→ PROBLEM
Output the whole listing exactly, with no pictures.

→ DATA RECORDS
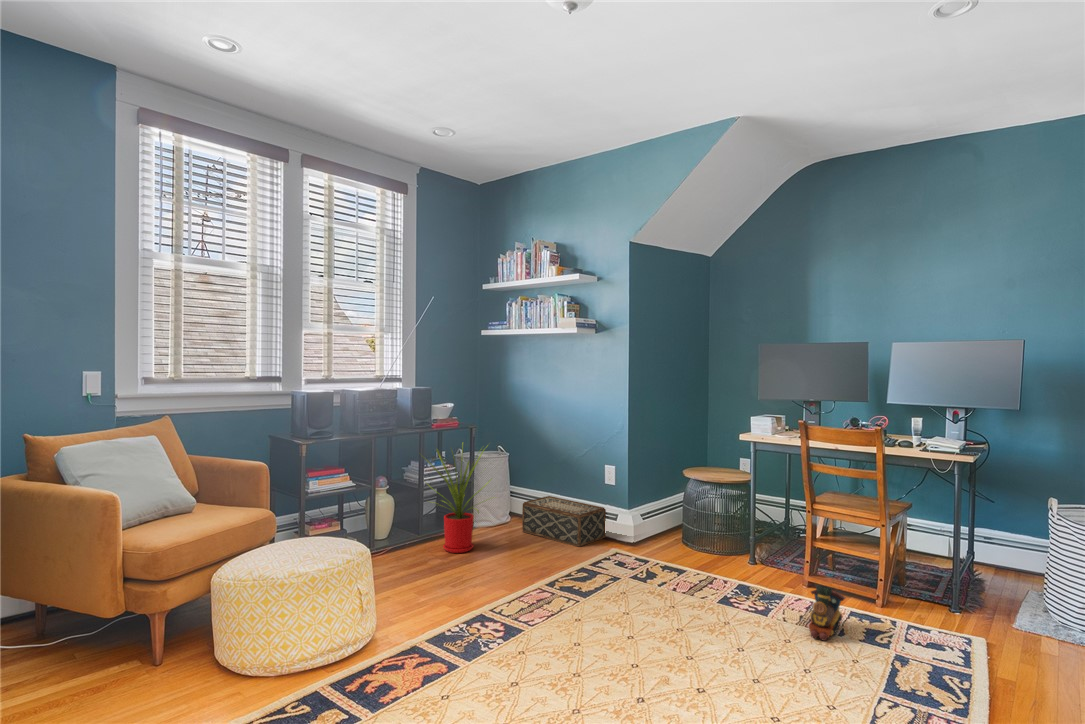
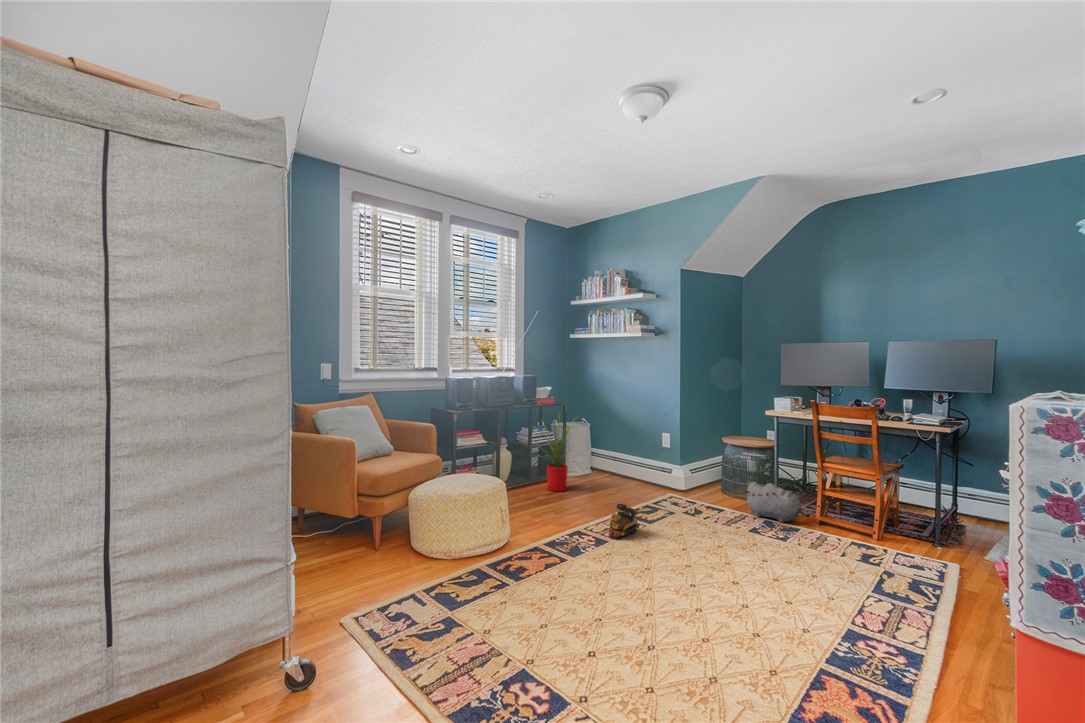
woven basket: present [522,496,606,547] -> none [601,455,663,491]
plush toy: none [713,532,798,588] -> present [745,482,810,523]
toy train: present [809,585,845,641] -> present [609,504,639,539]

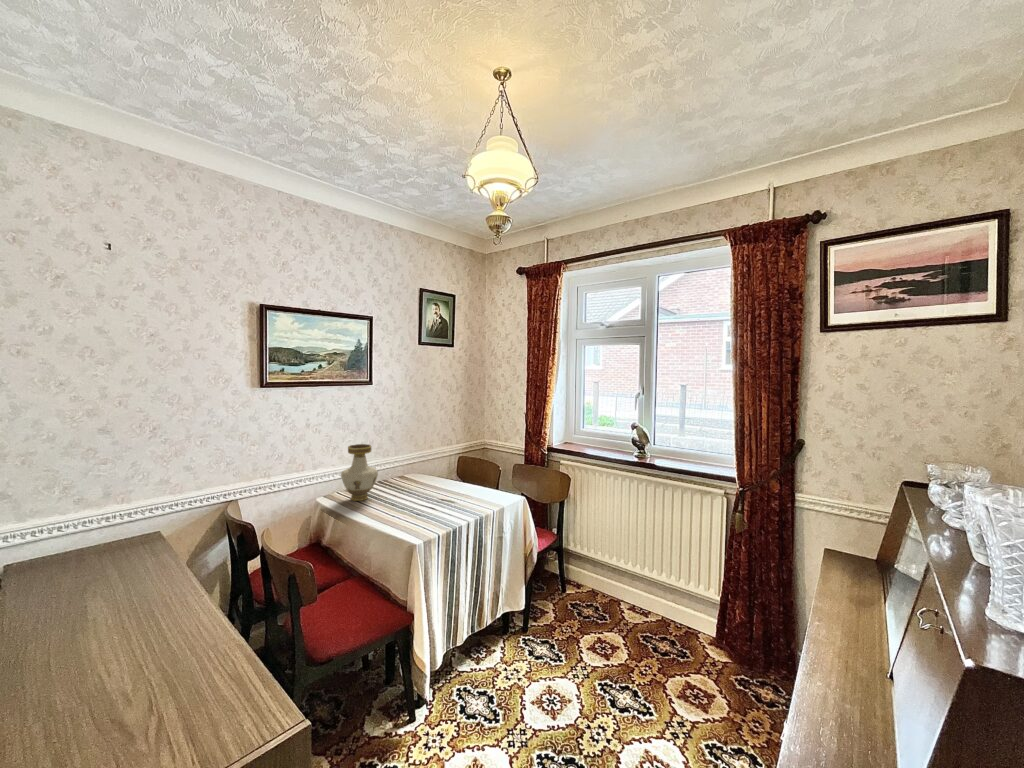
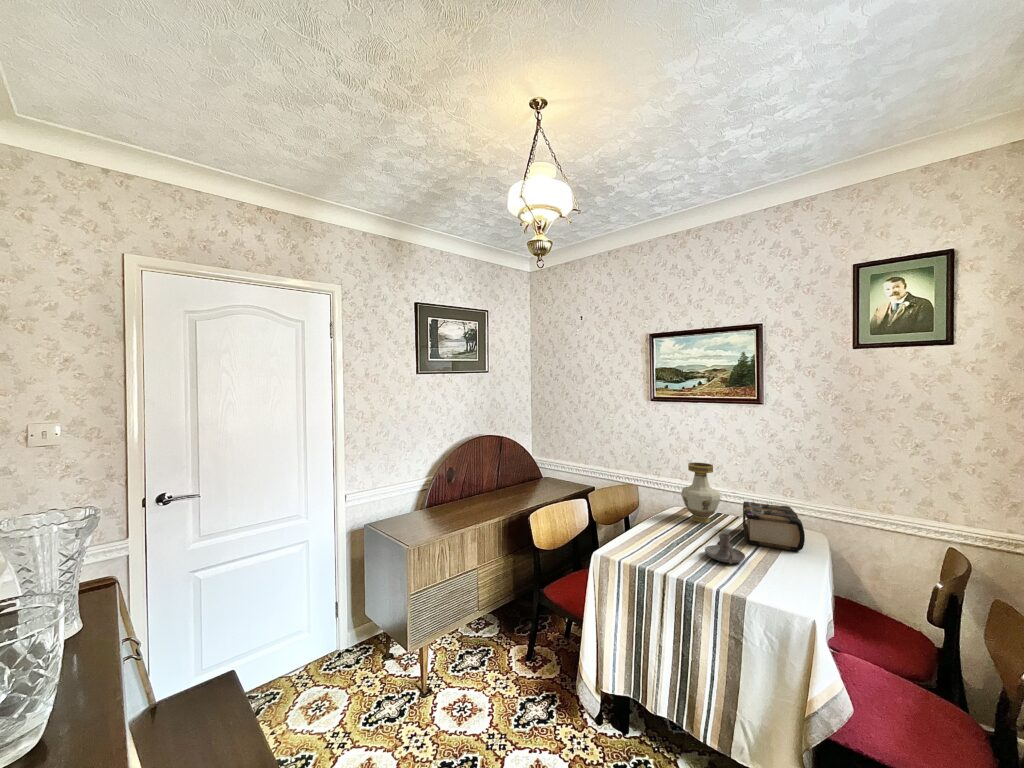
book: none [391,460,445,493] -> present [743,501,805,552]
candle holder: none [438,485,471,506] -> present [705,533,745,564]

→ ANSWER SECTION
woven basket: present [522,496,606,547] -> none [601,455,663,491]
plush toy: none [713,532,798,588] -> present [745,482,810,523]
toy train: present [809,585,845,641] -> present [609,504,639,539]

book: none [391,460,445,493] -> present [743,501,805,552]
candle holder: none [438,485,471,506] -> present [705,533,745,564]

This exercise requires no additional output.